OPINIÃO

A casa está desarrumada e sem cidadania

Alguns milhares de habitantes do Amazonas estão sendo empurrados para o precipício e à morte

Por Ivânia Vieira
15/03/2023 às 15:32.
Atualizado em 15/03/2023 às 15:32

Local em que oito pessoas morreram após desbarrancamento, na Zona Leste de Manaus (Junio Matos)

A casa está longe de ser apresentada como arrumada. É a desarrumação estampada nas ruas, nas barrancas onde habitações precárias são instaladas, na longa espera por atendimento médico no sistema público, no transporte arriscado de todo dia, na violência de condutas de autoridades públicas e vigência estimulada da cultura de violência amparada pelo esteio do autoritarismo do corpo governamental.
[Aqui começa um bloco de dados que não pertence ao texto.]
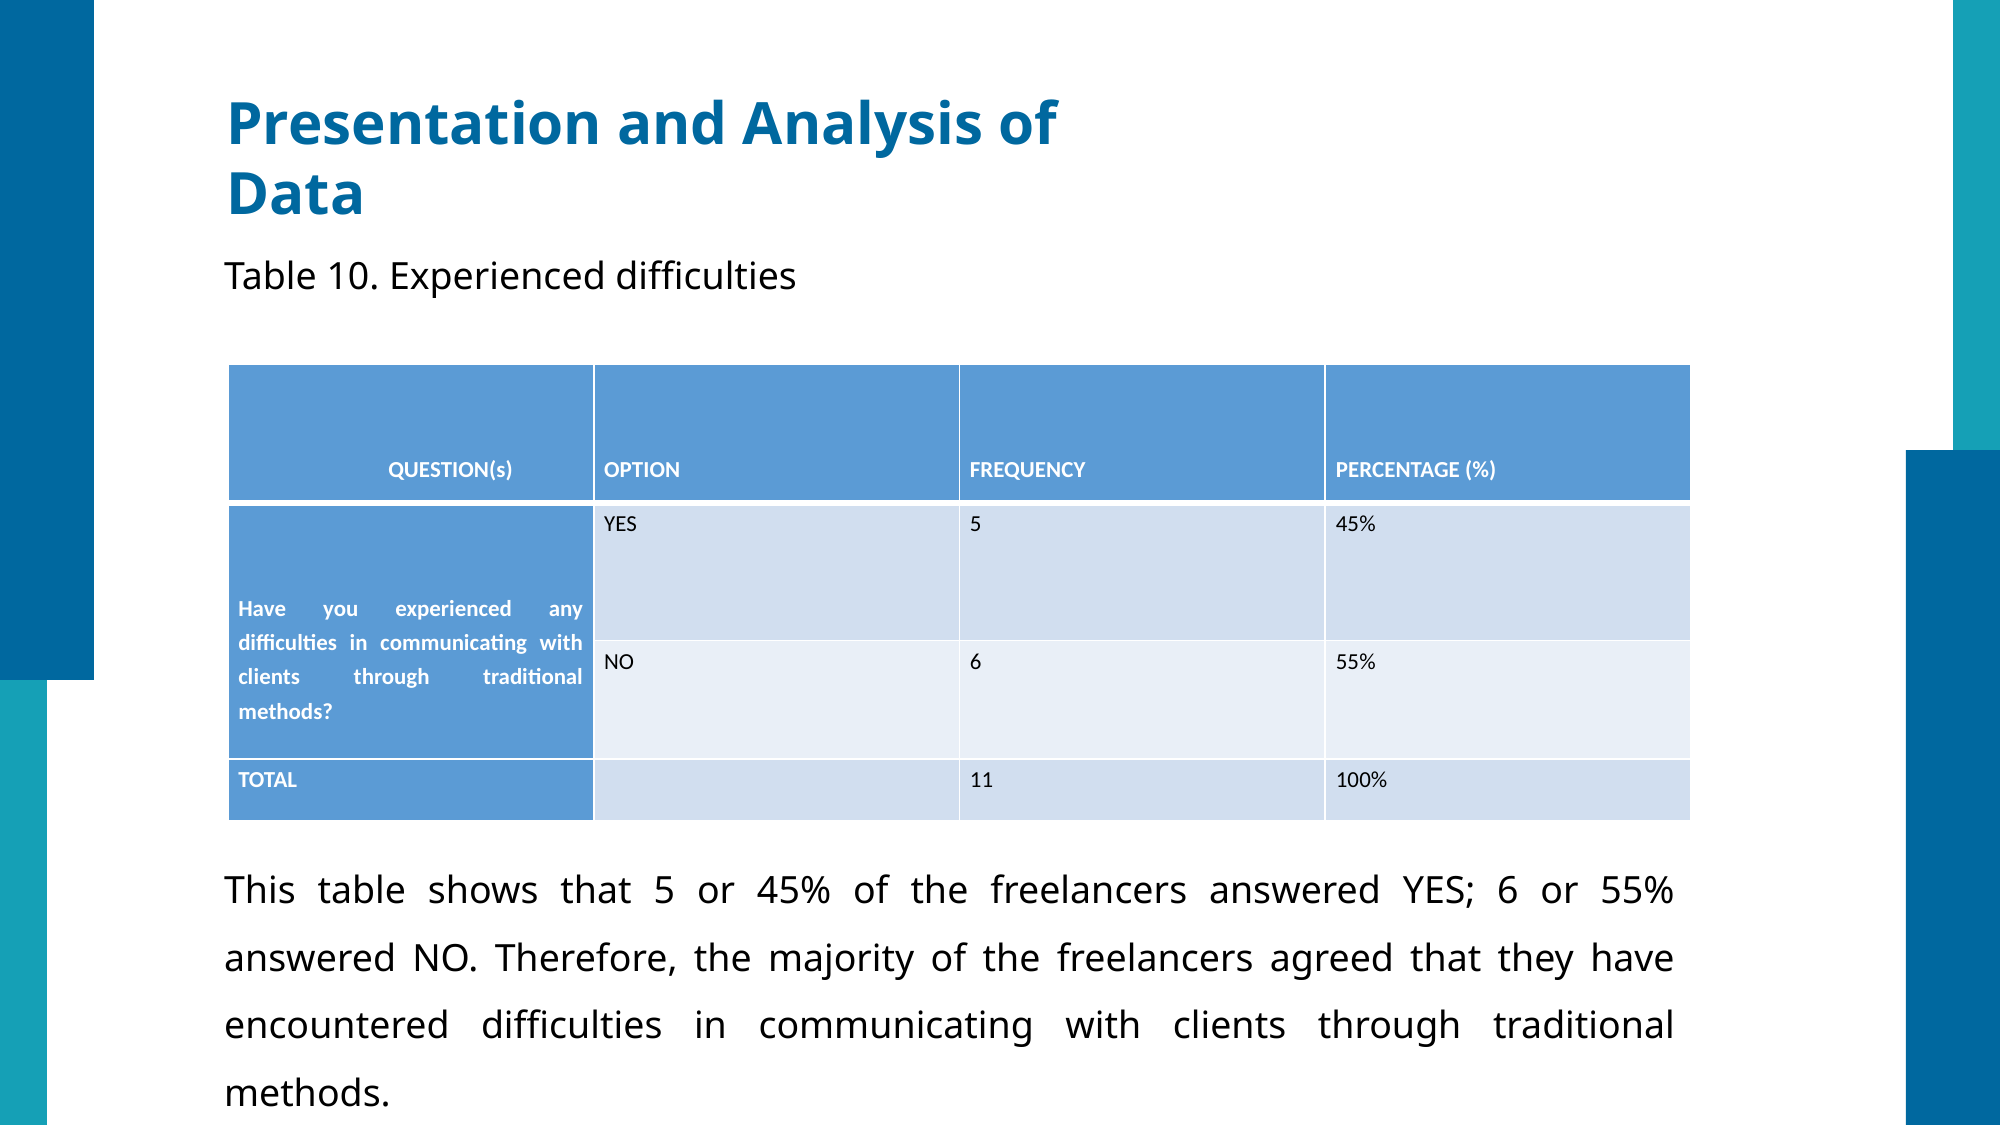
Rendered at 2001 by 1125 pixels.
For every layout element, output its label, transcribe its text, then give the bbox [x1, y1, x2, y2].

table_cell 11 [960, 760, 1324, 820]
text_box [0, 0, 94, 1125]
table_header OPTION [595, 365, 959, 500]
table_cell 100% [1326, 760, 1690, 820]
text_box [1905, 0, 2000, 1125]
text_box Presentation and Analysis of Data [211, 78, 1156, 221]
table_cell 5 [960, 506, 1324, 640]
table_header FREQUENCY [960, 365, 1324, 500]
table_header PERCENTAGE (%) [1326, 365, 1690, 500]
table_header QUESTION(s) [229, 365, 593, 500]
table_cell 55% [1326, 641, 1690, 758]
table_cell TOTAL [229, 760, 593, 820]
text_box This table shows that 5 or 45% of the freelancers answered YES; 6 or 55% answered NO. Therefore, the majority of the freelancers agreed that they have encountered difficulties in communicating with clients through traditional methods. [209, 836, 1692, 1121]
table_cell [595, 760, 959, 820]
table_cell NO [595, 641, 959, 758]
table_cell 6 [960, 641, 1324, 758]
text_box Table 10. Experienced difficulties [209, 221, 1692, 304]
table_cell 45% [1326, 506, 1690, 640]
text_box [259, 355, 1741, 770]
table_cell YES [595, 506, 959, 640]
table_cell Have you experienced any difficulties in communicating with clients through traditional methods? [229, 506, 593, 758]
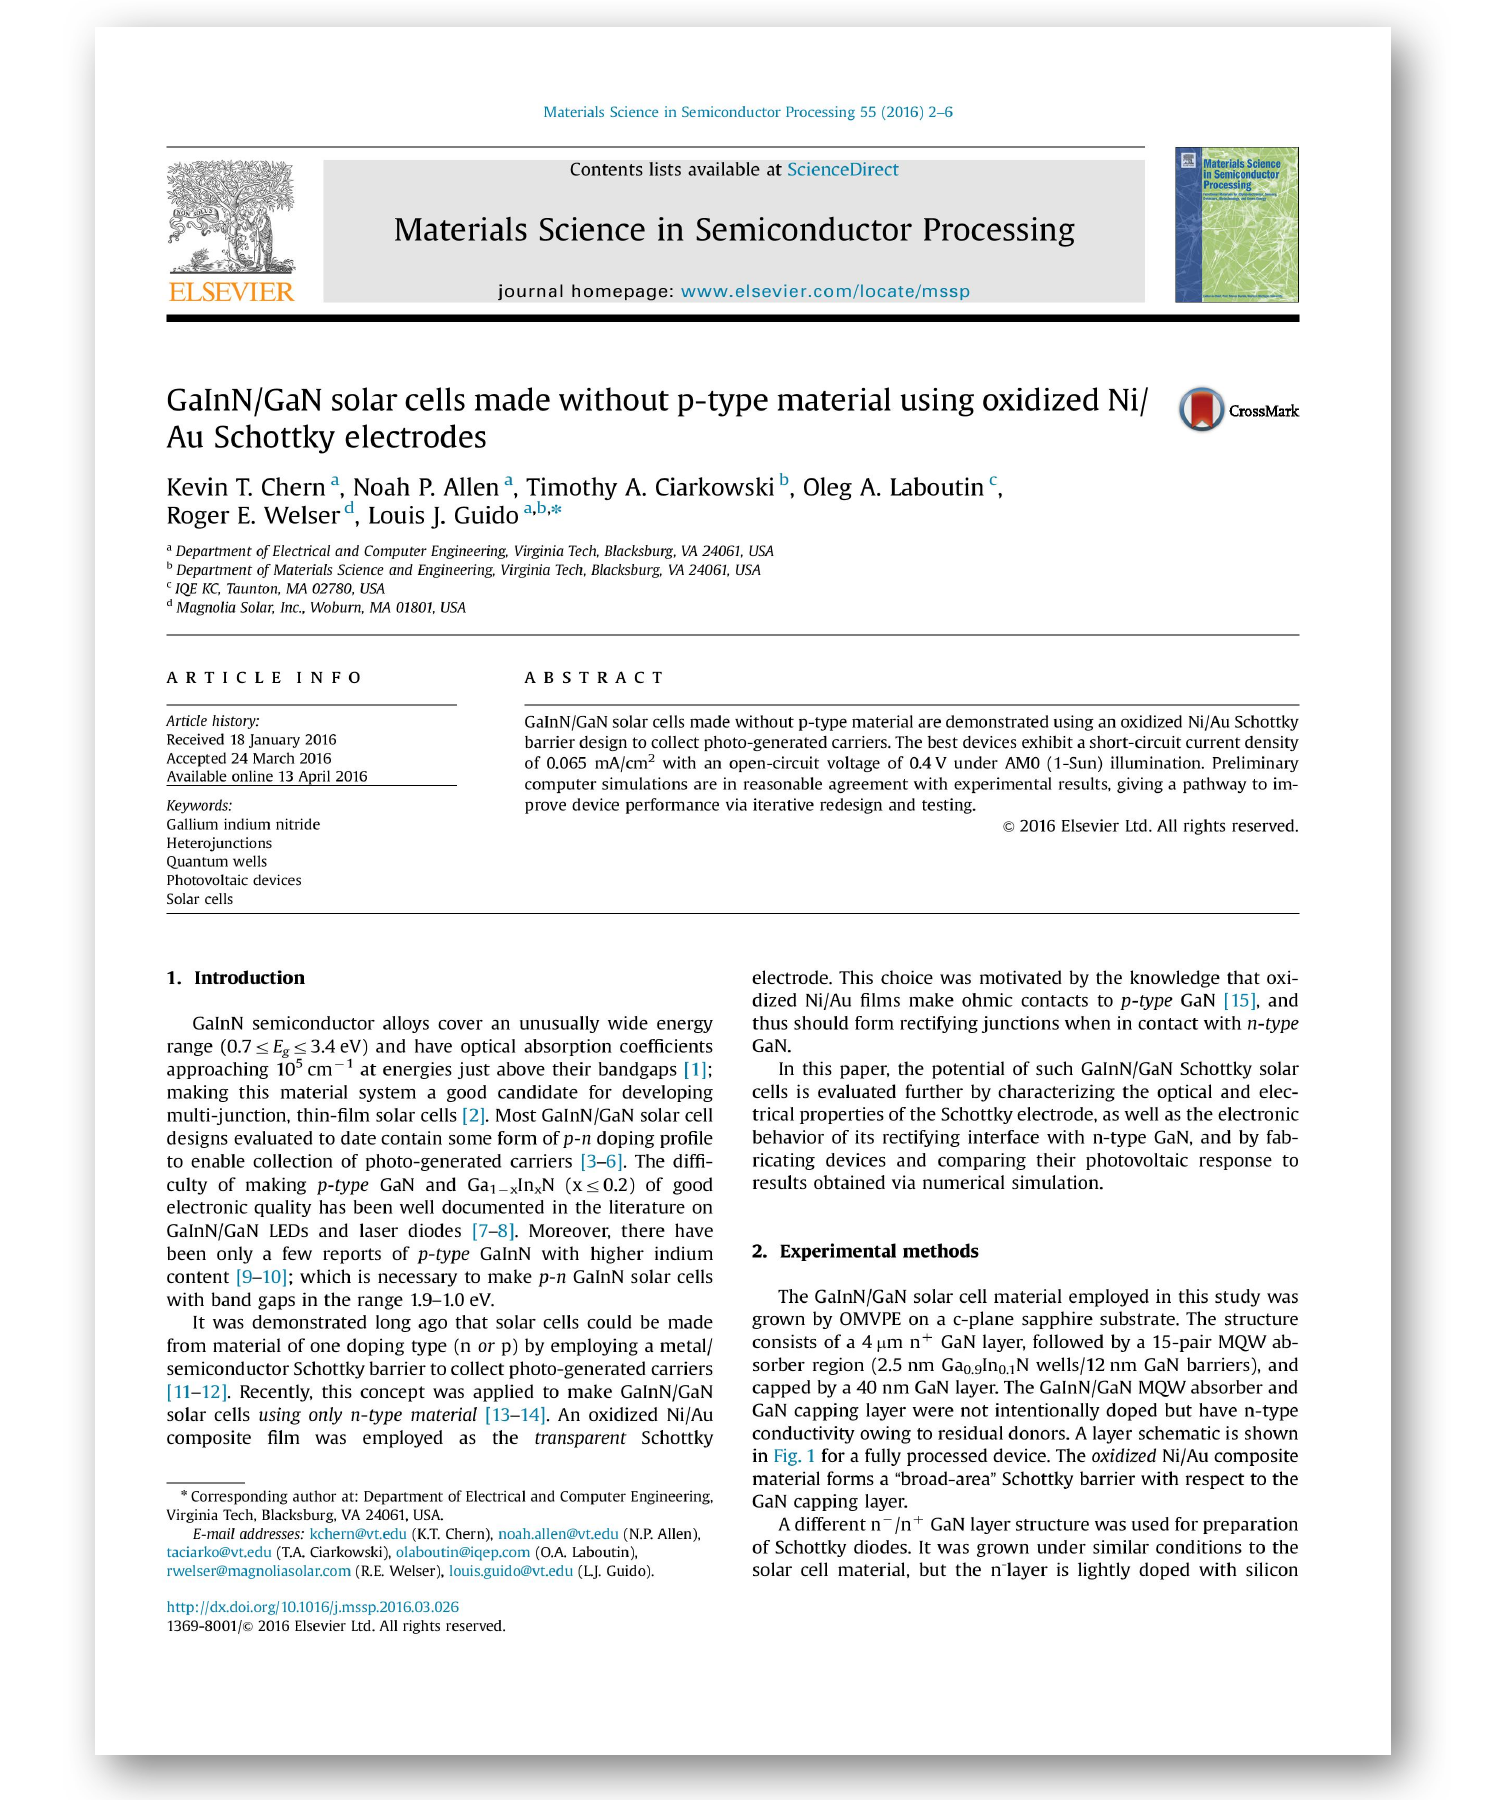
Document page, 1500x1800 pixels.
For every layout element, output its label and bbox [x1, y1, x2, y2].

picture [95, 27, 1391, 1755]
O Amazonas como casa acolhedora se perdeu. Pensar Manaus como porta de entrada a esse pedaço da Amazônia reivindica confrontar as arquiteturas computadorizadas do Estado e da capital com as realidades terrenas desses lugares. A tecnologia pode e ajuda cada vez mais na realização de algumas centenas de atividades do serviço público, na tarefa de administrar um Estado e uma cidade, desde que utilizada com responsabilidade e probidade. Não como recurso de um determinado campo publicitário, de preço elevado, criador de imagens da falsa cidade, do falso Estado, onde tudo funciona próximo à perfeição.

No físico, alguns milhares de habitantes do Amazonas estão sendo empurrados para o precipício e à morte. Não é uma situação nova, apenas se agrava na medida em que políticas públicas na área de planejamento habitacional definham e são usurpadas por donos de terrenos, especuladores e toda uma rede de iniciativas privadas, colocadas como públicas, determinantes das formas e dos preços no uso dos espaços sejam eles destinados à moradia ou a outros empreendimentos.

Tragédias, como a que ocorreu no domingo, no bairro Jorge Teixeira, quando oito pessoas morreram e outras famílias desabrigadas, podem ser evitadas. Trata-se, mais uma vez, da vontade política para a formalização de uma aliança entre os poderes, a sociedade organizada e as instituições de ensino e pesquisa, que tenha na essência a seiva da decência e da responsabilidade constitucional com a qual administradores públicos deveriam se sentir comprometidos.

O desemprego, a informalidade gigantesca e o empobrecimento da população do Amazonas expõem na versão mais perversa a contradição da “casa arrumada” e “pronta”. É necessário olhar cuidadosamente o processo de enriquecimento de determinados grupos com negócios no Estado, ocorrido em tempo recorde, e tornar público o quadro da concentração de renda e de riqueza local em contraponto ao aprofundamento da desigualdade.

Nossos olhos, por meio da mídia, veem fragmentos da pobreza e da miséria em Manaus, a submoradia, a desumanização da vida. Nossos ouvidos escutam falas oficiais racistas como tentativas de explicar as razões da tragédia. Nos demais municípios, onde a cobertura midiática é mais rarefeita e está atrelada aos eventos trágicos, o ver, o escutar e o sentir são agasalhados noutra percepção, por vezes, atenuados pela forte publicidade governamental que pinta o “Amazonas perfeito”.

Os direitos humanos de parcela expressiva das pessoas que vivem no Amazonas e, em recorte, na cidade de Manaus, são negados como se fosse algo normal. Amplos setores dos poderes instituídos no Estado contribuem no enraizamento dessas condições, há certo prazer político-profissional-religioso na extirpação da dignidade de mulheres, homens, crianças e dos idosos.  A casa, se bem inspecionada, assusta e violenta cidadãos e cidadãs, contribuintes e consumidores.